HOLMES VS HAMZA ABDULLAH
It's time for the Chiefs to take a shot at the endzone. The Broncos blitz their safety, Abdullah, off the left side - either that or he bit on play action. Either way, he comes running right at Huard, but runs into Holmes, who muscles him well out of harm's way. He never sniffs the quarterback, who throws incomplete to Tony Gonzalez.
HOLMES VS DJ WILLIAMS
Oops! The rust shows on this play. The Broncos send Gold and Williams up the middle. Holmes starts to his left, almost as if he's running a pass pattern, and then attempts to hightail it back to the middle to block Williams. He dives in a valiant effort to stop the linebacker, but instead allows Huard to take a shot as he desperately throws over the middle to Gonzalez for an incompletion.
HOLMES VS DJ WILLIAMS II
Again, Denver sends Gold and Williams screaming up the middle. This time, Priest is waiting. With a man who outweighs him by 30 pounds running right at him, Holmes shows no fear – he cuts Williams down at the knees like a California Redwood.

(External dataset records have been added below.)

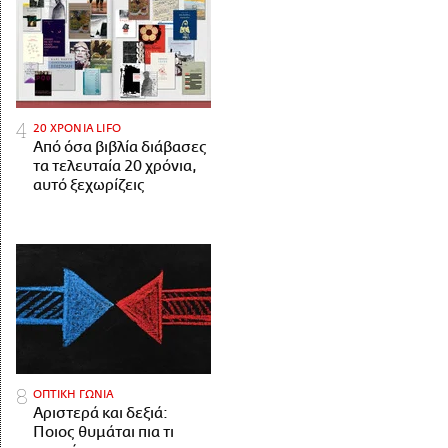
20 ΧΡΟΝΙΑ LIFO
Από όσα βιβλία διάβασες
τα τελευταία 20 χρόνια,
αυτό ξεχωρίζεις
ΟΠΤΙΚΗ ΓΩΝΙΑ
Αριστερά και δεξιά:
Ποιος θυμάται πια τι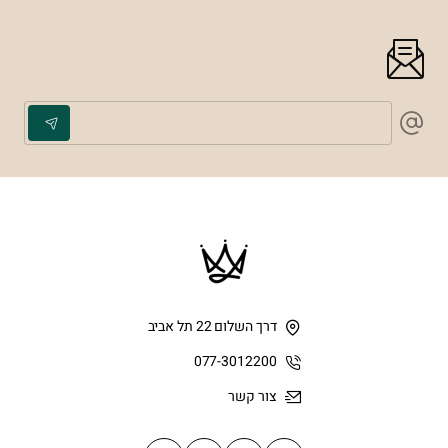
דרך השלום 22 תל אביב
077-3012200
צור קשר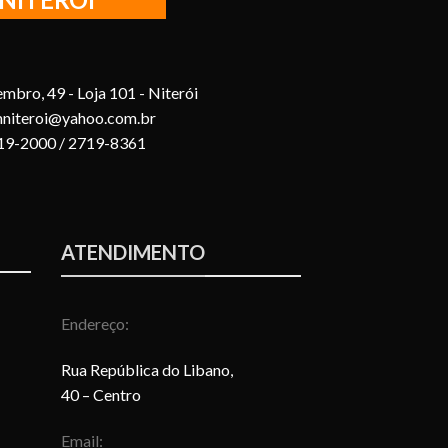
mbro, 49 - Loja 101 - Niterói
mniteroi@yahoo.com.br
719-2000 / 2719-8361
ATENDIMENTO
Endereço:
Rua República do Libano,
40 – Centro
Email: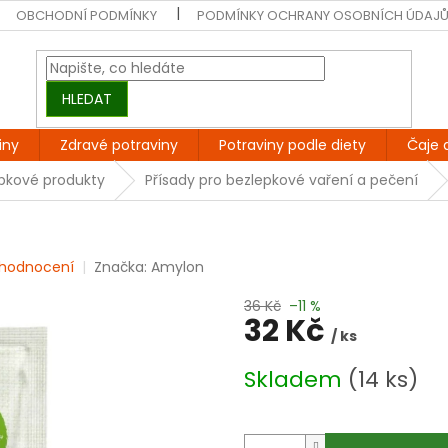
OBCHODNÍ PODMÍNKY
PODMÍNKY OCHRANY OSOBNÍCH ÚDAJ
HLEDAT
iny
Zdravé potraviny
Potraviny podle diety
Čaje 
epkové produkty
Přísady pro bezlepkové vaření a pečení
 hodnocení
Značka:
Amylon
36 Kč
–11 %
32 Kč
/ ks
Měrná
Skladem
(14 ks)
cena: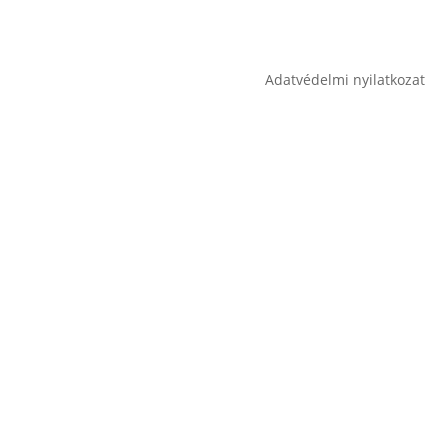
Adatvédelmi nyilatkozat
A honlapon szereplő helyesírási hibákért, aktua
leírásokban fellelhető hibákért, eltérésekért a
információ tekinthetőek véglegesnek. Webolda
az érvényes adatvédelmi előírásoknak.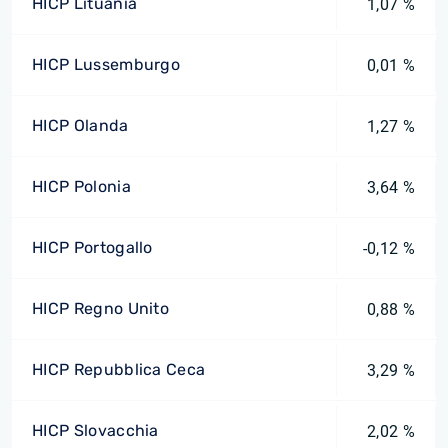
HICP Lituania
1,07 %
HICP Lussemburgo
0,01 %
HICP Olanda
1,27 %
HICP Polonia
3,64 %
HICP Portogallo
-0,12 %
HICP Regno Unito
0,88 %
HICP Repubblica Ceca
3,29 %
HICP Slovacchia
2,02 %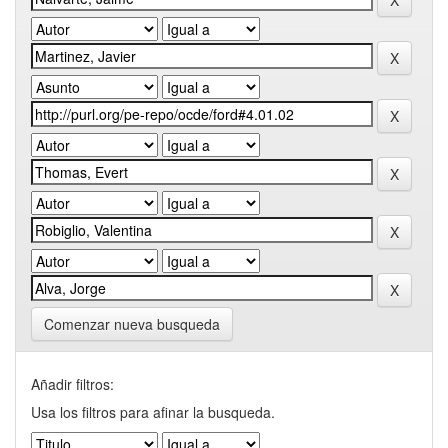
Comenzar nueva busqueda
Añadir filtros:
Usa los filtros para afinar la busqueda.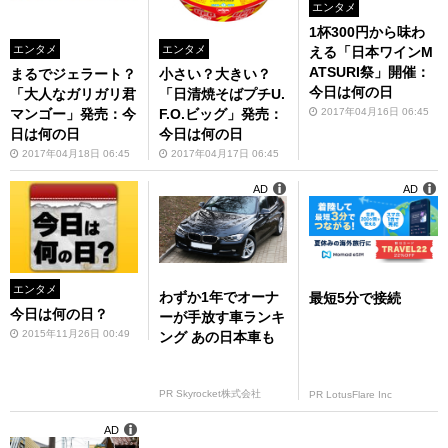
エンタメ
1杯300円から味わ
エンタメ
エンタメ
える「日本ワインM
ATSURI祭」開催：
まるでジェラート？
小さい？大きい？
今日は何の日
「大人なガリガリ君
「日清焼そばプチU.
2017年04月16日 06:45
マンゴー」発売：今
F.O.ビッグ」発売：
日は何の日
今日は何の日
2017年04月18日 06:45
2017年04月17日 06:45
AD
AD
エンタメ
わずか1年でオーナ
最短5分で接続
今日は何の日？
ーが手放す車ランキ
2015年11月26日 00:49
ング あの日本車も
PR Skyrocket株式会社
PR LotusFlare Inc
AD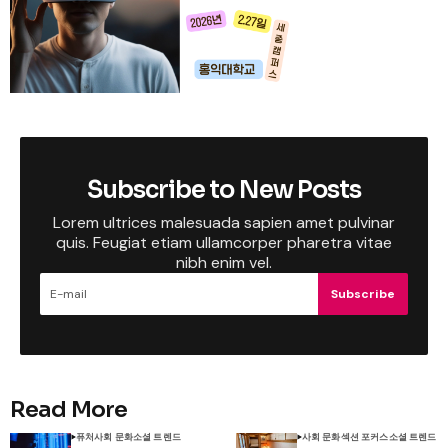
Subscribe to New Posts
Lorem ultrices malesuada sapien amet pulvinar
quis. Feugiat etiam ullamcorper pharetra vitae
nibh enim vel.
Subscribe
Read More
퓨처
사회 문화
소셜 트렌드
사회 문화
섹션 포커스
소셜 트렌드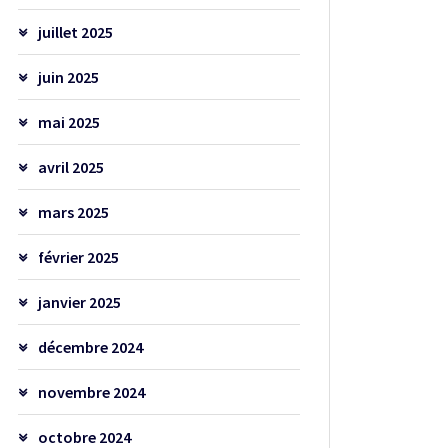
juillet 2025
juin 2025
mai 2025
avril 2025
mars 2025
février 2025
janvier 2025
décembre 2024
novembre 2024
octobre 2024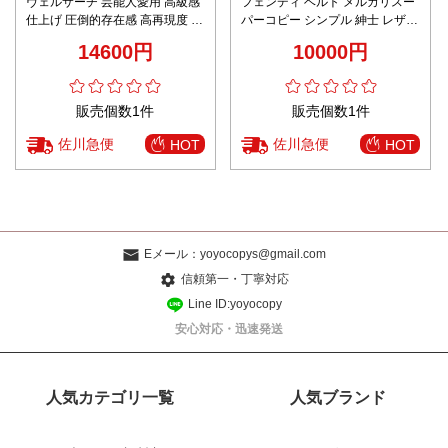
ヴェルサーチ 芸能人愛用 高級感
フェンディ ベルト メルカリスー
仕上げ 圧倒的存在感 高再現度 ゴ
パーコピー シンプル 紳士 レザー
ールドメデューサ メンズベルト
花柄 柔軟 ビジネス カジュアル
14600円
10000円
2025新作
牛革 ブラック
販売個数1件
販売個数1件
佐川急便
佐川急便
HOT
HOT
Eメール：
yoyocopys@gmail.com
信頼第一・丁寧対応
Line ID:yoyocopy
安心対応・迅速発送
人気カテゴリ一覧
人気ブランド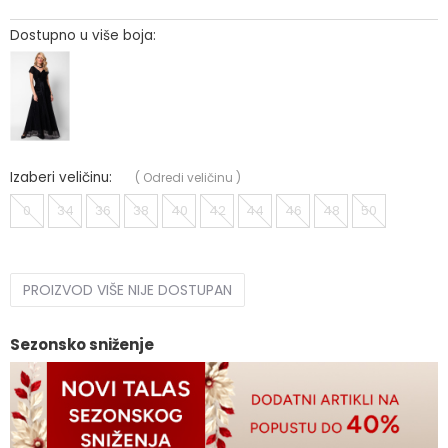
Dostupno u više boja:
Izaberi veličinu:
(
Odredi veličinu
)
0
34
36
38
40
42
44
46
48
50
PROIZVOD VIŠE NIJE DOSTUPAN
Sezonsko sniženje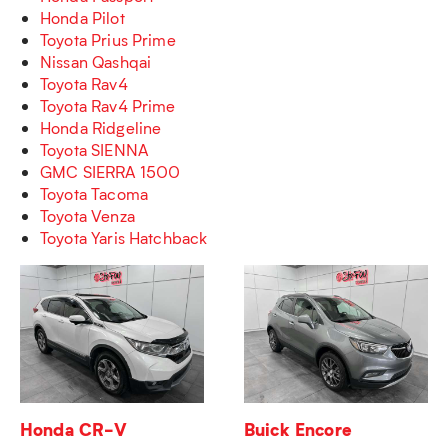
Honda Pilot
Toyota Prius Prime
Nissan Qashqai
Toyota Rav4
Toyota Rav4 Prime
Honda Ridgeline
Toyota SIENNA
GMC SIERRA 1500
Toyota Tacoma
Toyota Venza
Toyota Yaris Hatchback
Honda CR-V
Buick Encore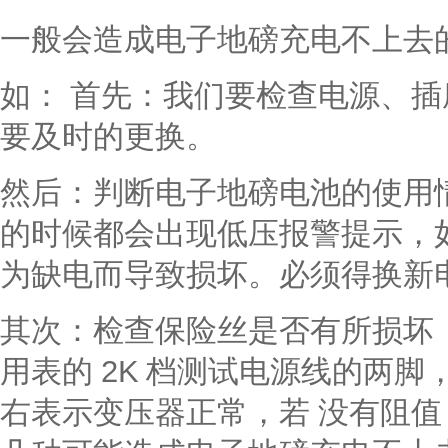
一般会造成电子地磅充电不上去
如： 首先：我们要检查电源、
要及时的更换。
然后：判断电子地磅电池的使用
的时候都会出现低压报警提示，
为缺电而导致损坏。必须得换新
其次：检查保险丝是否有所损坏
用表的 2K 档测试电源线的两脚，万用
右表示变压器正常，若 没有阻值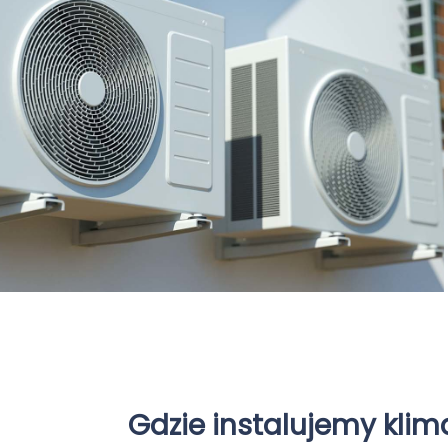
Gdzie instalujemy kli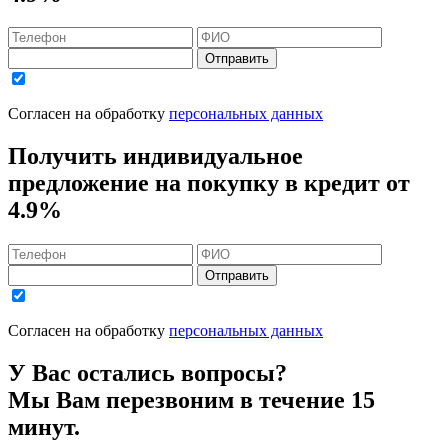
Отправить
Согласен на обработку
персональных данных
Получить индивидуальное
предложение на покупку в кредит
от
4.9%
Отправить
Согласен на обработку
персональных данных
У Вас остались вопросы?
Мы Вам перезвоним в течение 15
минут.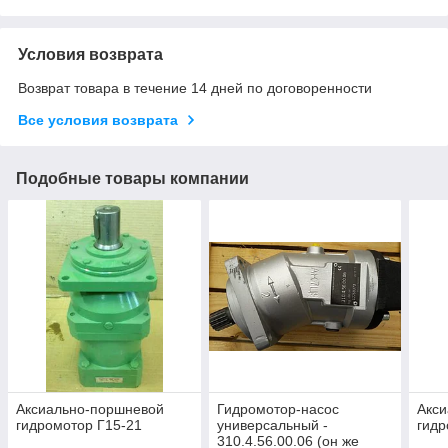
Условия возврата
Возврат товара в течение 14 дней по договоренности
Все условия возврата
Подобные товары компании
Аксиально-поршневой
Гидромотор-насос
Акс
гидромотор Г15-21
универсальный -
гидр
310.4.56.00.06 (он же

Even better, he gets in the way of defensive end Tim Crowder. Huard darts a pass to Dwayne Bowe for a first down.
We realize the sample size here is small, but for a player starting his first game in over two years, Holmes was remarkably prolific in pass protection. It's not just one-on-one matchups, either – Priest does the little things well, like chipping a defensive end before running out for a pass route.
Watching Larry Johnson attempt to pass block over the previous eight weeks, it's like night and day. Considering how well Kolby Smith also blocked Sunday, you'd think Johnson could stand to learn a few things from Holmes. Hopefully, he was watching.